Rubio and Cruz, who are both Cuban-American, sharply if politely disagreed while sitting on opposite sides of Paul.

“It’s hard to argue that the president’s deal is a good one,” Rubio said.

Here's the exchange on Cuba:

The forum featuring the senators was the first such event of 2015. It was held barely 24 hours after the first major Republican showcase event of the 2016 campaign, at an all-day conservative gathering Saturday in Iowa.

Sunday night’s panel was sponsored by the Freedom Partners Chamber of Commerce, a not-for-profit connected to Charles and David Koch that is holding a donor conference at an exclusive resort in Palm Springs.

The 75-minute forum featuring the three senators and Karl was the only portion of the conference that wasn’t shielded from the press and the public. Freedom Partners provided reporters a link to a private livestream of the event, and the first 15 minutes of the forum aired live at ABCNews.com.

The splits on economic and domestic policy were mild by comparison to those over foreign policy. All three senators indicated that they would reject a deal that would cut $10 in spending for every $1 in new taxes, though none of them directly answered the question.

That marks a potential split with former Gov. Jeb Bush. He said he would have taken such a deal back in 2012, after all of that cycle’s presidential contenders said in a highly publicized debate moment that they wouldn’t sign off on a trade like that.

“When and if any of the people up here run for president, there should be an absolute rule: No yes or no answers,” Paul said. He then indicated that he wouldn’t like such a deal. “I think we have plenty of taxes in this country.”

Cruz said that while it’s a question “the media likes to ask,” it represents a false choice.

“That trade-off has proven historically to be a fool’s errand,” Cruz said. “It’s a little bit like Lucy and the football. One element of the promise never happens.”

Rubio chimed in: “The only way you can get out of this problem is spending discipline, holding the line on spending, and rapid and dynamic economic growth.”

None of the three candidates directly answered whether they think there should be a federal minimum wage, though none advocated repealing it, either. They did agree that too many people make – as Cruz said – “zero dollars and zero cents” in an economy they don’t think the president deserves credit for improving.
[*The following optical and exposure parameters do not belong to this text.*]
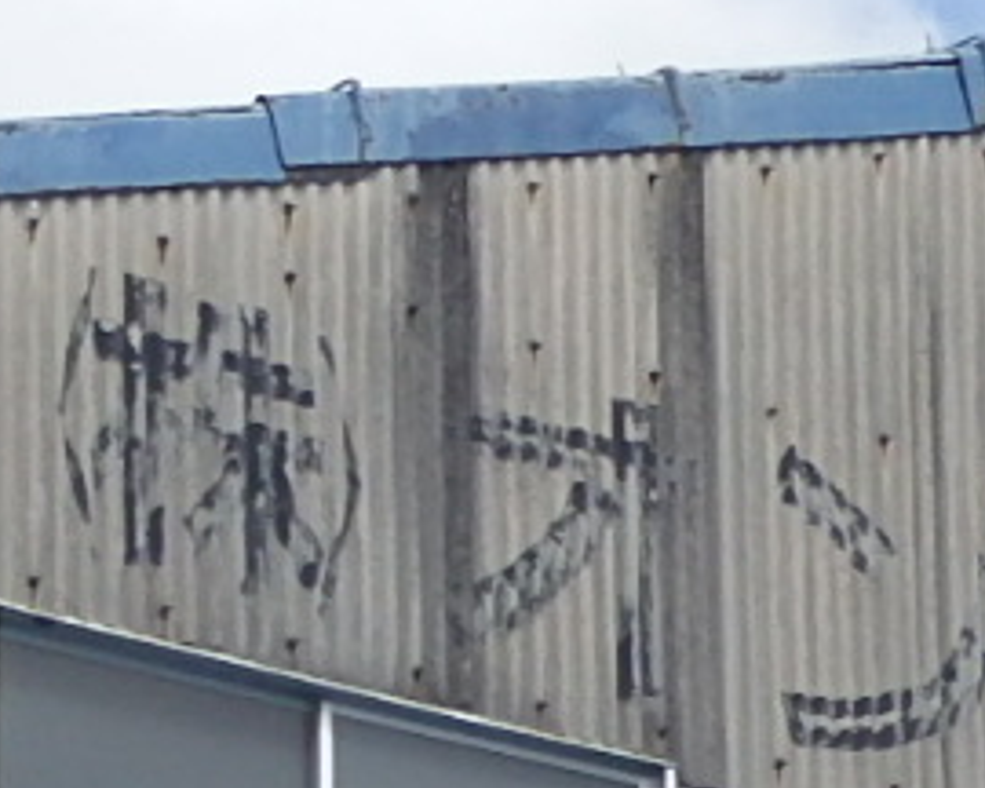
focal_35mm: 278
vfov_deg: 5.3
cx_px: -660
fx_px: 8104
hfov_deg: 6.8
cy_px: 2083
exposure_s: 1/100
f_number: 13
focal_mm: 7.3
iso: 125
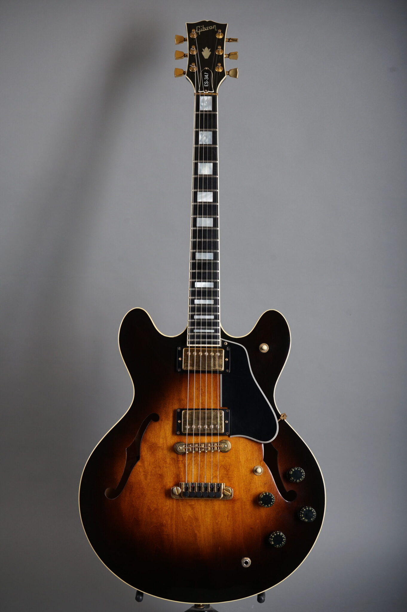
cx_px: 204
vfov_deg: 40.4
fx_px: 832
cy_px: 306
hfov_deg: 27.5
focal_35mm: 49
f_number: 9
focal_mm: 49
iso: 160
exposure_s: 1/160
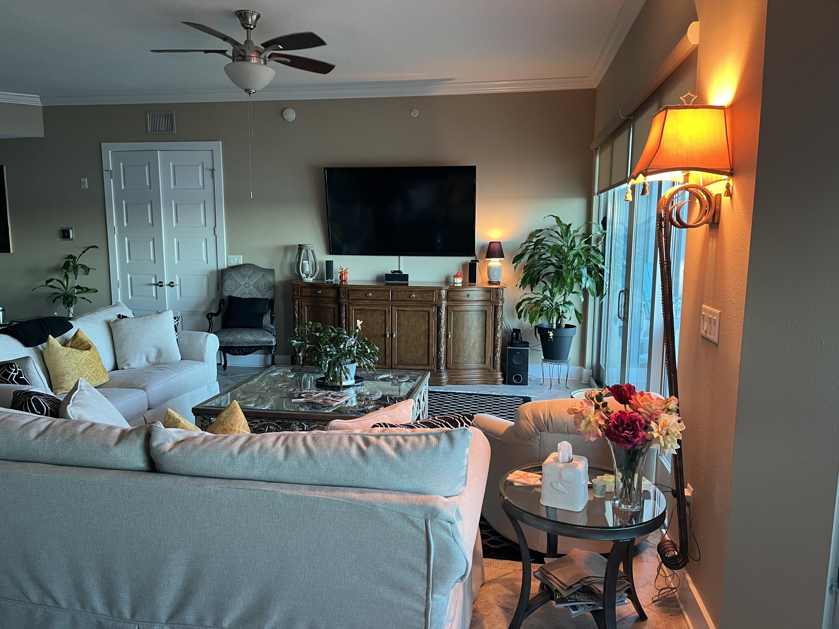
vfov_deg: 53.1
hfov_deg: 67.3
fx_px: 630
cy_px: 314
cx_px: 420
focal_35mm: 26
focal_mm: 5.1
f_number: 1.6
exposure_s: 1/60
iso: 250
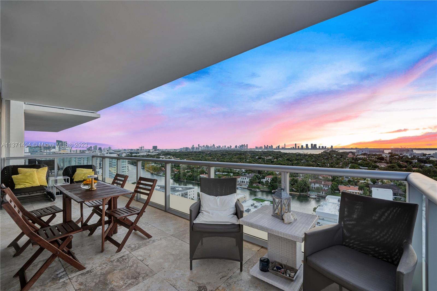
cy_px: 146
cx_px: 218
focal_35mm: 14
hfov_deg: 104.3
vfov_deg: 81.1
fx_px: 170
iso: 160
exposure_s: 1/60
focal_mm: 14
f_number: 4
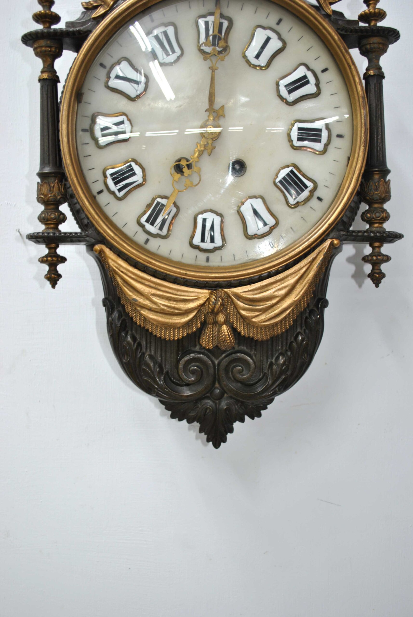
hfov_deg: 37.0
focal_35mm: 36
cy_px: 308
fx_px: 618
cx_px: 206
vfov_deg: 53.1
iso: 200
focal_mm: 24
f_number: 4
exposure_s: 1/15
“I think the minimum wage consistently hurts the most vulnerable,” Cruz said.

The debate also drew some agreement on the question of whether Mitt Romney should run for president again. Rubio was the most mild in his critique of the most recent GOP nominee, saying that he “ran the best race he possibly could,” and that he didn’t want to second-guess his campaign.

Paul referenced the fact that Romney’s wife is among those who have said they didn’t want him to run again: “I’m kind of with Ann Romney on this one – No, no, no, no, no.”

Said Cruz: “The reason Republicans lost can be summed up in two words: ‘47 percent.’ ”

In a reference to the crowd of some 450 well-heeled conservatives – including the Koch brothers themselves, who have emerged as among the largest financial forces in politics -- Karl asked at the end of the forum if the super-rich have too much influence in politics.

Rubio broke a long pause.

“As opposed to Hollywood or the mainstream media, you mean?” Rubio said. “I believe in freedom of speech.”

Cruz turned his fire on Senate Democratic leader Harry Reid, for suggesting that the Koch brothers are “nefarious billionaires.”

“Let me be very clear: I think that is grotesque and offensive,” Cruz said. “I admire Charles and David Koch. They are businessmen who have created hundreds of thousands of jobs.”

Rubio also shot back at the suggestion by some governors – including, notably, Wisconsin Gov. Scott Walker – that only someone who’s served in an executive capacity should be the Republican nominee next year. He said that only senators have the foreign-policy depth to navigate a complex world.

“Taking a trip to some foreign city for two days does not make you Henry Kissinger,” Rubio said.